National and Kapodistrian University of Athens, Athens, Greece; Frontier Science Foundation Hellas, Athens, Greece.
National University Cancer Institute, Department of Haematology-Oncology, Singapore.
ESMO Open. 2022 Jun;7(3):100507. doi: 10.1016/j.esmoop.2022.100507. Epub 2022 Jun 10.
The ETOP 10-16 BOOSTER trial failed to demonstrate a progression-free survival (PFS) benefit for adding bevacizumab to osimertinib in second line. An exploratory subgroup analysis, however, suggested a PFS benefit of the combination in patients with a smoking history and prompted us to do this study.
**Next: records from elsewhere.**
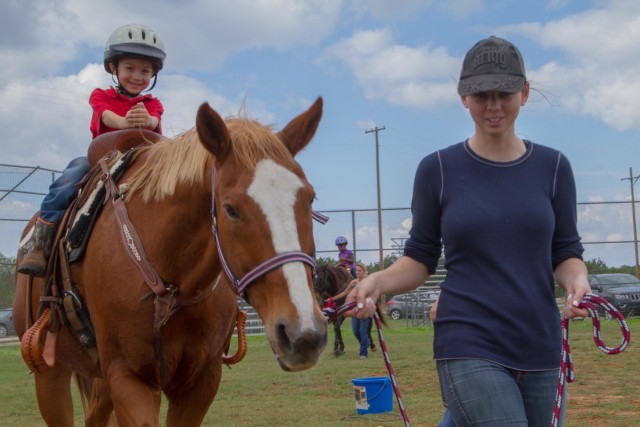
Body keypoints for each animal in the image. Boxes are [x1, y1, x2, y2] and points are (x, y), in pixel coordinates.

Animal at [12, 98, 328, 427]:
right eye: (230, 209)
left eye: (310, 199)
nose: (303, 332)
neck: (173, 283)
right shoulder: (127, 378)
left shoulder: (201, 381)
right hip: (50, 372)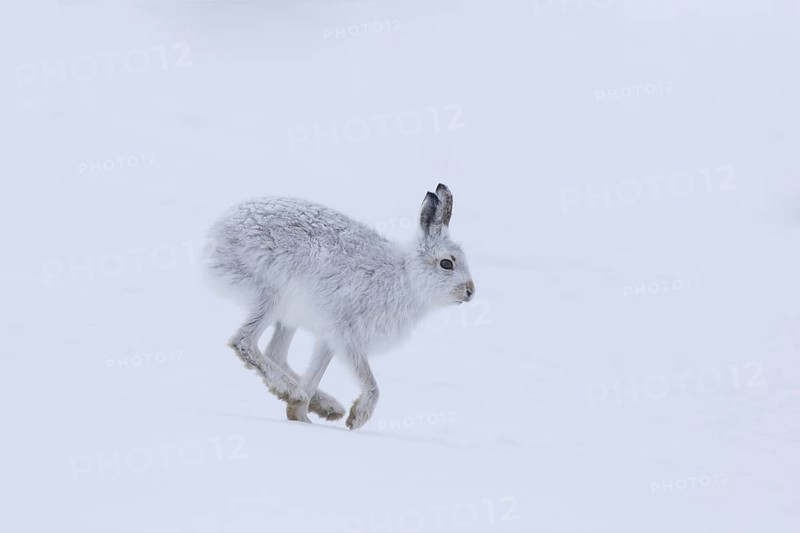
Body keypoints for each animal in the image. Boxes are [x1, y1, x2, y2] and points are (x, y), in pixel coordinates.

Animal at [204, 183, 475, 429]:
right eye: (447, 263)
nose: (471, 292)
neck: (407, 278)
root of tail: (218, 234)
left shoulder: (329, 338)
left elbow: (316, 372)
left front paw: (301, 417)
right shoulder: (346, 333)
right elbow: (370, 382)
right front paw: (356, 418)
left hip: (288, 316)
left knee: (275, 353)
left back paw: (324, 404)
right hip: (272, 295)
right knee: (244, 342)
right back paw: (294, 392)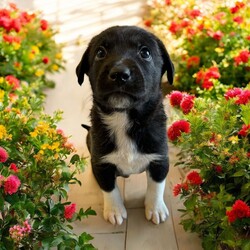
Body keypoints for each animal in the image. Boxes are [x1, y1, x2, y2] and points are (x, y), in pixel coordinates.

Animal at [76, 25, 174, 225]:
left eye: (145, 52)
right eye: (100, 53)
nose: (120, 74)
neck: (124, 117)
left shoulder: (160, 158)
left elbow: (156, 185)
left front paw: (155, 208)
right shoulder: (102, 163)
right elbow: (108, 188)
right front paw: (114, 210)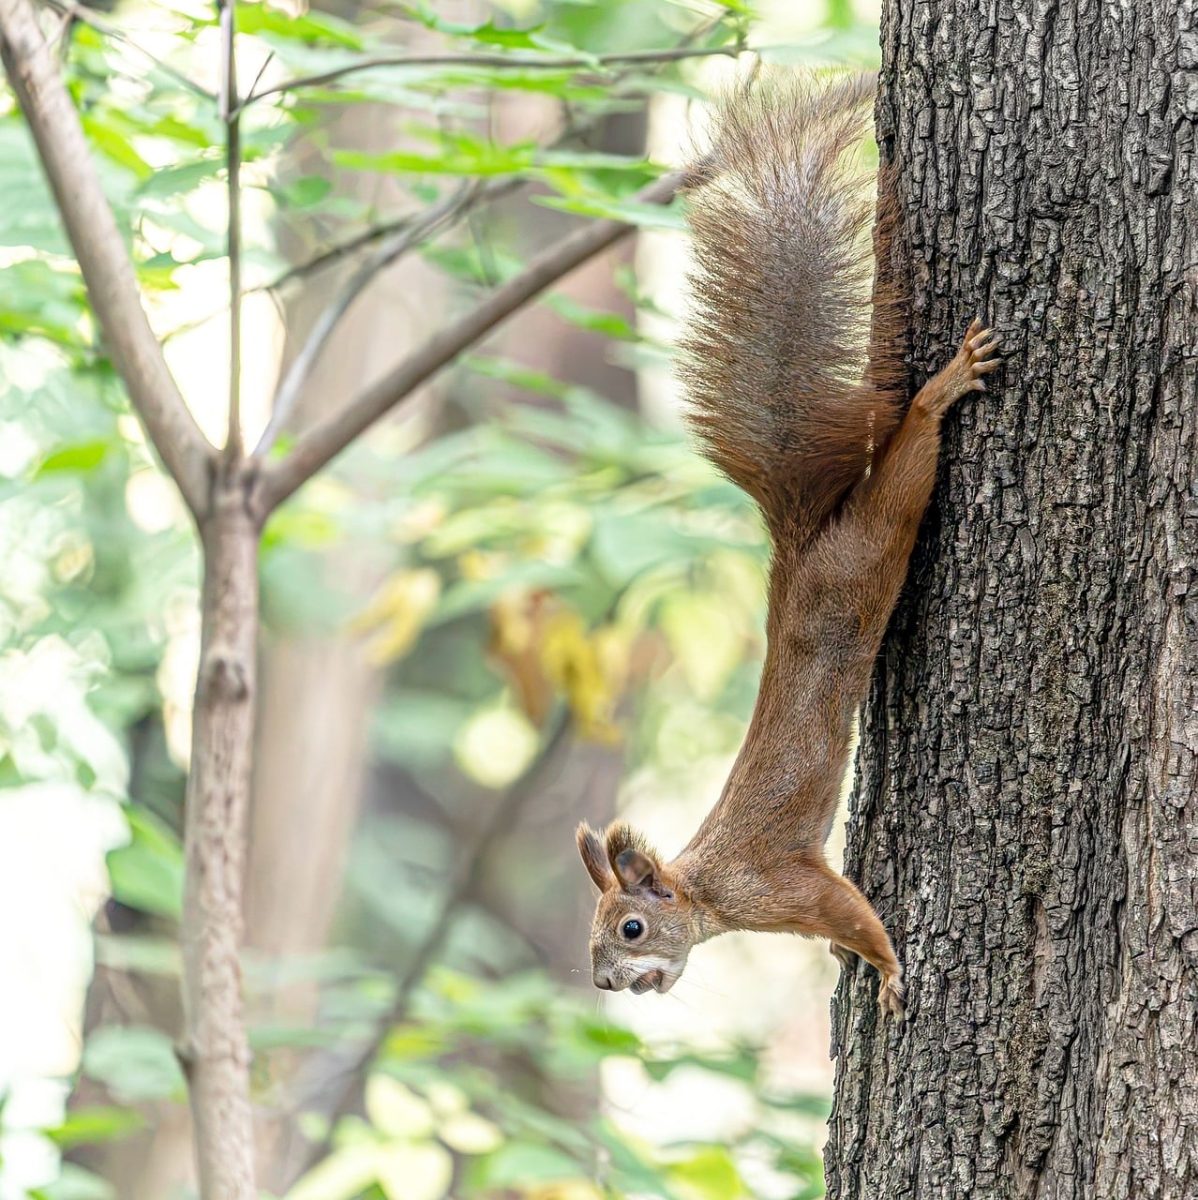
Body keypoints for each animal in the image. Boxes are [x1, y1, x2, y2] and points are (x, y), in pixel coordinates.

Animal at [576, 73, 1001, 1016]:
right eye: (596, 939)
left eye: (631, 929)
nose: (609, 984)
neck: (709, 893)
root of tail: (801, 547)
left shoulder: (781, 884)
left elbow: (853, 912)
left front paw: (888, 969)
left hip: (873, 543)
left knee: (908, 462)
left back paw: (943, 388)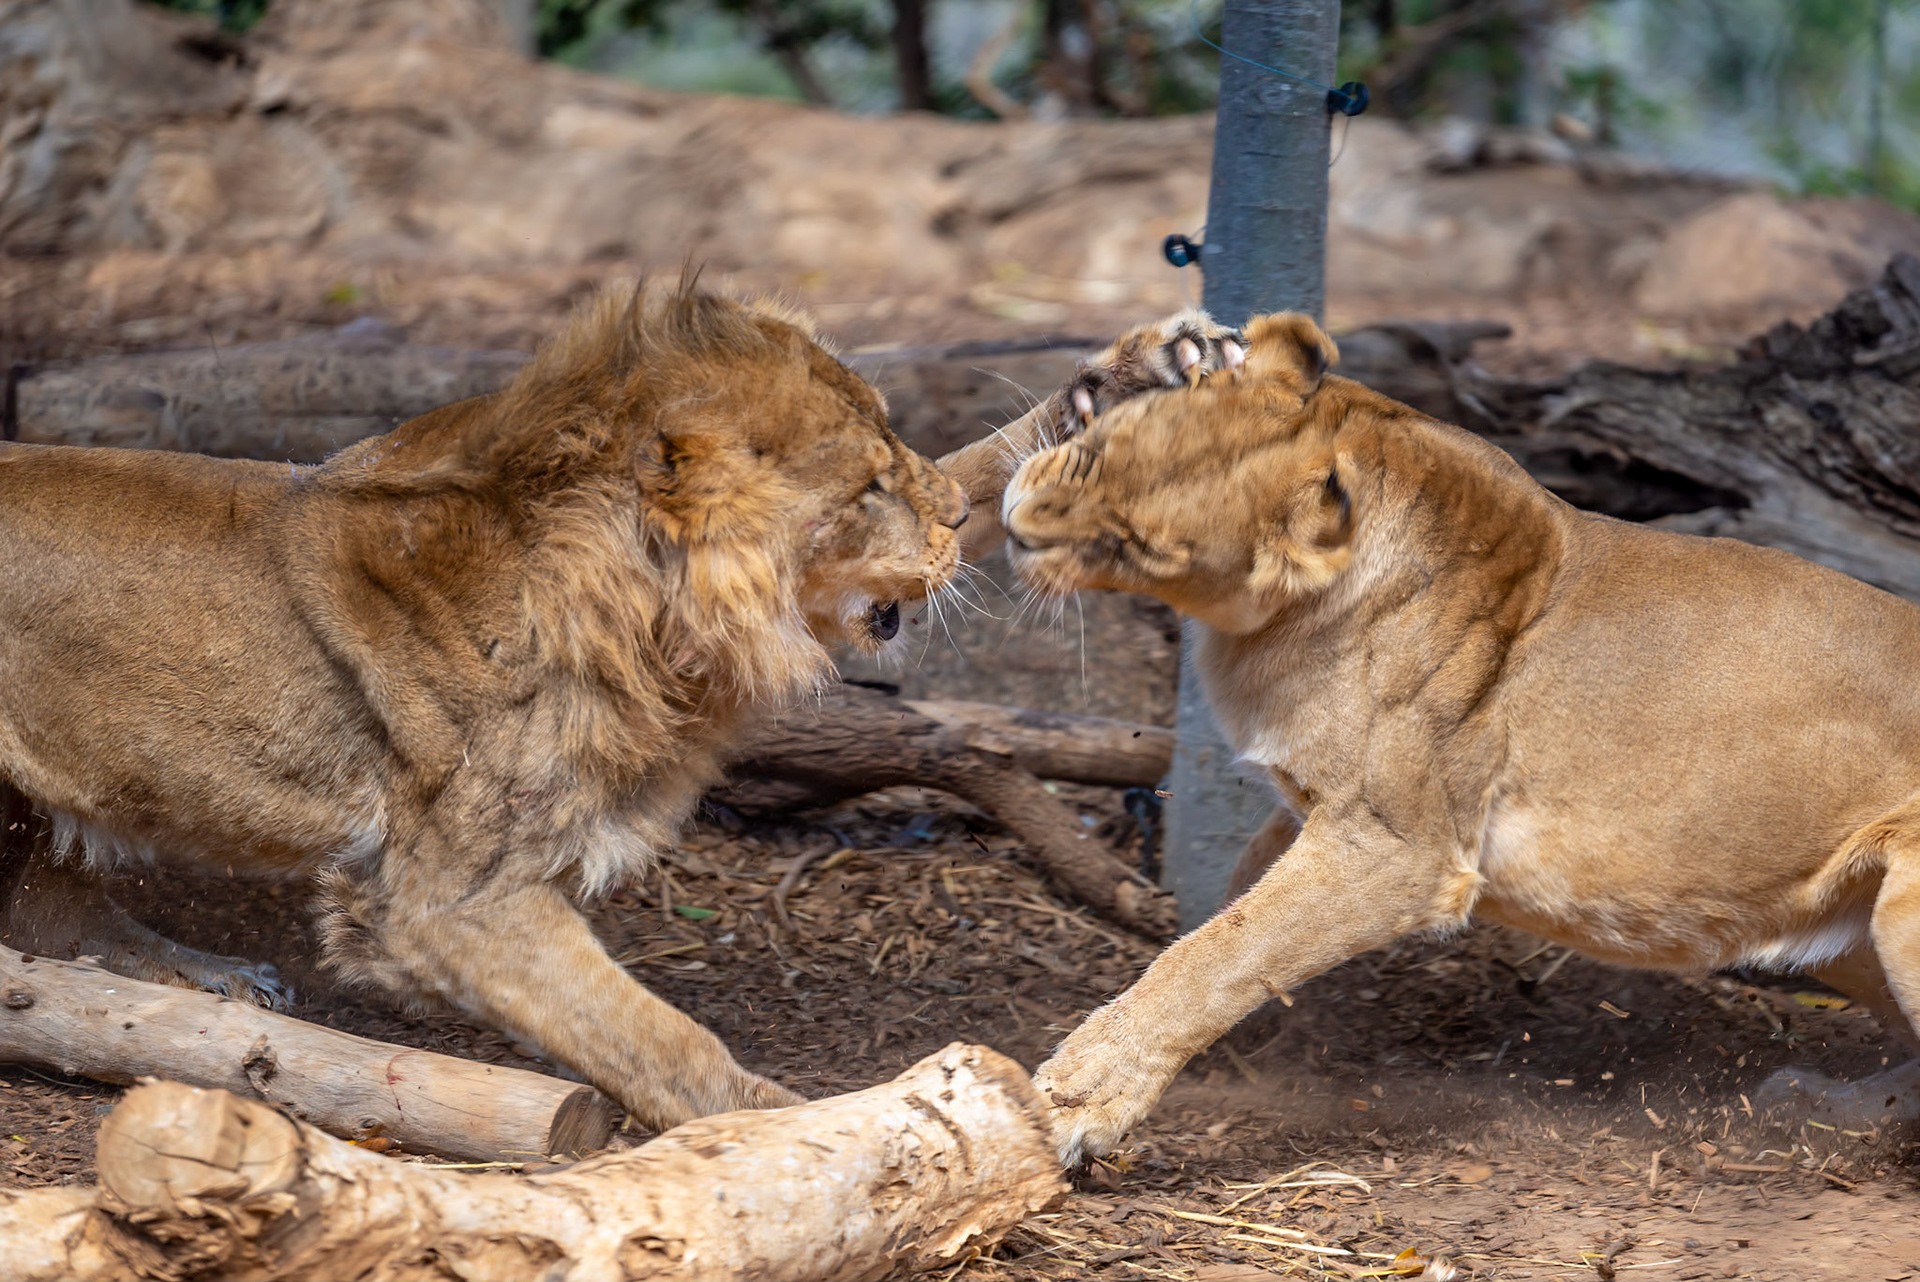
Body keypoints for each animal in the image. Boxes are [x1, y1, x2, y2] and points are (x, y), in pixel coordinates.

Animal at [0, 285, 1242, 1132]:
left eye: (898, 450)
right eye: (869, 488)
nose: (938, 523)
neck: (651, 622)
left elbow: (990, 462)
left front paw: (1141, 371)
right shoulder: (451, 898)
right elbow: (660, 1037)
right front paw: (795, 1137)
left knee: (53, 908)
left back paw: (199, 979)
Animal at [998, 311, 1920, 1164]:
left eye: (1135, 544)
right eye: (1096, 449)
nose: (1013, 523)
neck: (1272, 628)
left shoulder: (1397, 852)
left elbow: (1218, 955)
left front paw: (1074, 1099)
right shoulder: (1317, 809)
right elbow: (1235, 906)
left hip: (1902, 908)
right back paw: (1814, 1103)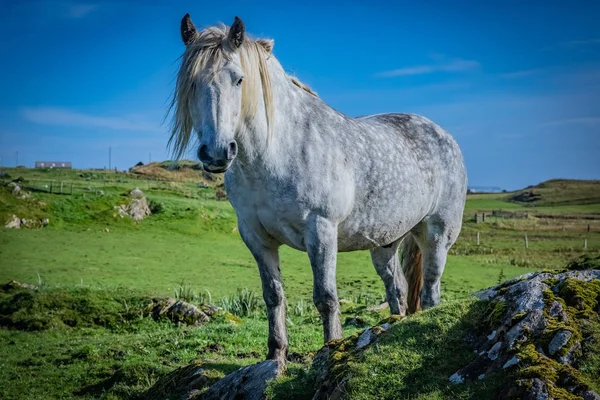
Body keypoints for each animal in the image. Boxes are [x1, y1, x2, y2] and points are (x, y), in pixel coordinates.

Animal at [169, 14, 468, 362]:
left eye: (239, 80)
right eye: (191, 82)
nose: (217, 152)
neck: (279, 151)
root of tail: (442, 134)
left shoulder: (321, 230)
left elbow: (325, 297)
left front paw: (330, 348)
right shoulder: (256, 237)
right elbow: (273, 295)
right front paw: (276, 355)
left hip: (436, 234)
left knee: (430, 290)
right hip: (385, 242)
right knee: (398, 289)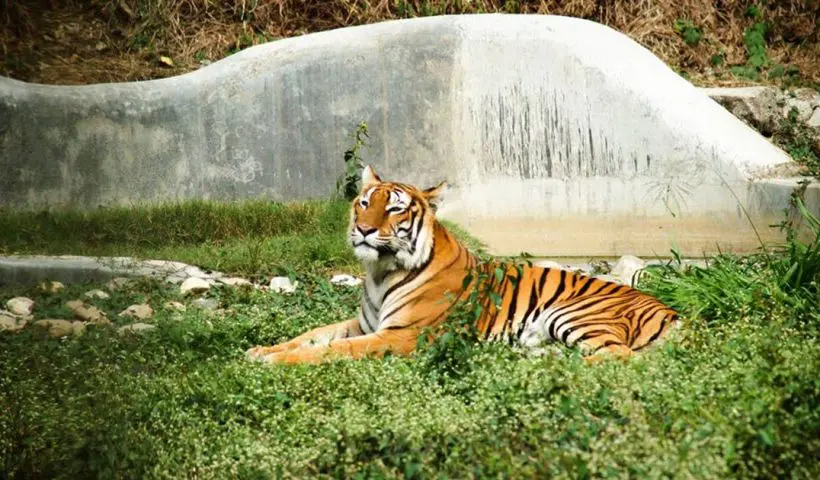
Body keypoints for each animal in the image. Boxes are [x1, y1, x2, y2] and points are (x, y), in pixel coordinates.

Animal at [246, 165, 678, 365]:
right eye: (365, 202)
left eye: (395, 208)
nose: (364, 230)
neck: (380, 272)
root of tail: (671, 311)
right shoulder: (365, 324)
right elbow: (313, 335)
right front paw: (261, 349)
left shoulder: (402, 335)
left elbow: (335, 349)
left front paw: (275, 361)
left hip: (574, 314)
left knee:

A systematic review and meta-analysis to evaluate the differential effect of smoking status on the benefit of adding an angiogenesis inhibitor to epidermal growth factor receptor (EGFR)-tyrosine kinase inhibitor therapy was carried out. All relevant randomized controlled trials appearing in main oncology congresses or in PubMed as of 1 November 2021 were used according to the Preferred Reporting Items for Systematic Review and Meta-Analyses statement. Primarily PFS according to smoking status, and secondarily overall survival (OS) were of interest. Pooled and interaction hazard ratios (HRs) were estimated by fixed or random effects models, depending on the detected degree of heterogeneity. Bias was assessed using the revised Cochrane tool for randomized controlled trials (RoB 2).
Information by smoking was available for 1291 patients for PFS (seven studies) and 678 patients for OS (four studies). The risk of bias was low for all studies. Combination treatment significantly prolonged PFS for smokers [n = 502, HR = 0.55, 95% confidence interval (CI): 0.44-0.69] but not for nonsmokers (n = 789, HR = 0.92, 95% CI: 0.66-1.27; treatment-by-smoking interaction P = 0.02). Similarly, a significant OS benefit was found for smokers (n = 271, HR = 0.66, 95% CI: 0.47-0.93) but not for nonsmokers (n = 407, HR = 1.07, 95% CI: 0.82-1.42; treatment-by-smoking interaction P = 0.03).
In advanced EGFR-non-small-cell lung cancer patients, the addition of an angiogenesis inhibitor to EGFR-tyrosine kinase inhibitor therapy provides a statistically significant PFS and OS benefit in smokers, but not in non-smokers. The biological basis for this observation should be pursued and could determine whether this might be due to a specific co-mutational pattern produced by tobacco exposure.
ETOP 10-16 BOOSTER 试验未能证明在二线治疗中添加贝伐珠单抗可使奥希替尼无进展生存期(PFS)获益。然而,一项探索性亚组分析表明,该联合治疗对有吸烟史的患者具有 PFS 获益,并促使我们开展了这项研究。
按照系统评价和荟萃分析的首选报告项目进行了一项系统评价和荟萃分析,以评估在表皮生长因子受体(EGFR)酪氨酸激酶抑制剂治疗中添加血管生成抑制剂对吸烟状态的影响。根据发表在主要肿瘤大会上或截至 2021 年 11 月 1 日在 PubMed 上的研究,使用了所有相关的随机对照试验。主要关注根据吸烟状态评估的 PFS,其次是总生存期(OS)。通过固定或随机效应模型估算了合并和交互风险比(HR),具体取决于检测到的异质性程度。使用修订后的 Cochrane 随机对照试验偏倚评估工具(RoB 2)评估偏倚。
有 1291 名患者的 PFS(7 项研究)和 678 名患者的 OS(4 项研究)提供了有关吸烟的信息。所有研究的偏倚风险均较低。联合治疗显著延长了吸烟者的 PFS [n=502,HR=0.55,95%置信区间(CI):0.44-0.69],但对不吸烟者无显著影响(n=789,HR=0.92,95%CI:0.66-1.27;治疗-吸烟交互作用 P=0.02)。同样,对于吸烟者(n=271,HR=0.66,95%CI:0.47-0.93),而非不吸烟者(n=407,HR=1.07,95%CI:0.82-1.42;治疗-吸烟交互作用 P=0.03),联合治疗显著延长了 OS。
在晚期 EGFR 非小细胞肺癌患者中,EGFR 酪氨酸激酶抑制剂联合血管生成抑制剂治疗可显著提高吸烟者的 PFS 和 OS,但不提高不吸烟者的 PFS 和 OS。应该进一步研究这种观察结果的生物学基础,这可能决定其是否归因于烟草暴露引起的特定共突变模式。